Tren pengguna Kereta Rel Listrik (KRL) Commuter Line terus meningkat sepanjang 2022. Berikut rinciannya seperti tertera dalam grafik.
Alasan Kemenperin
Sekretaris Jenderal Kementerian Perindustrian Dody Widodo menegaskan bahwa Indonesia tidak perlu melakukan impor gerbong KRL karena industri kereta api nasional mampu memproduksi semua kebutuhan kereta di dalam negeri.
“PT Industri Kereta Api (INKA) bisa membuat itu semua, kenapa kita harus impor gerbang kereta api bekas dari Jepang. Katanya bangga beli buatan Indonesia. Bangladesh saja membeli produk kereta kita sampai Rp1,3 triliun,” kata Dody kepada Antara di Jakarta, Senin (27/2).
Ia menyampaikan untuk memenuhi kebutuhan gerbong kereta dalam jumlah besar memang dibutuhkan waktu, karena tidak dapat direalisasikan dalam semalam.
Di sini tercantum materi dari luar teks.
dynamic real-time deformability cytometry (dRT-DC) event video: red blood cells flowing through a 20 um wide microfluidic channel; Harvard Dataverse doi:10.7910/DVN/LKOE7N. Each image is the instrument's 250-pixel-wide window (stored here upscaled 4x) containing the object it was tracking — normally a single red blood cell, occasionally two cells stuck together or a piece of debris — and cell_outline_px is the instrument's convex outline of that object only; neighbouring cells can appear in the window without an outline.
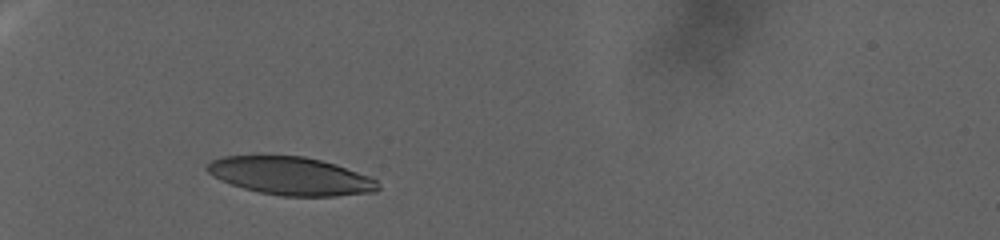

Oleh karena itu, Dody mendorong adanya perencanaan untuk periode penggantian atau peremajaan setiap gerbong kereta yang beroperasi di Indonesia.
“Kalau mendadak memang pasti sukar, seharusnya kan sudah direncanakan jauh-jauh hari dan memberi kesempatan kepada industri dalam negeri untuk berproduksi,” ujar Dody.
Dengan demikian, lanjut Dody, industri kereta api dalam negeri dapat menggeliat dan menggerakkan perekonomian nasional.
“Kapan lagi kita bangga akan buatan kereta dalam negeri. Jangan terus BUMN, jadi bisa impor dan impor. Tolong berhenti untuk pemikiran seperti itu,” kata Dody.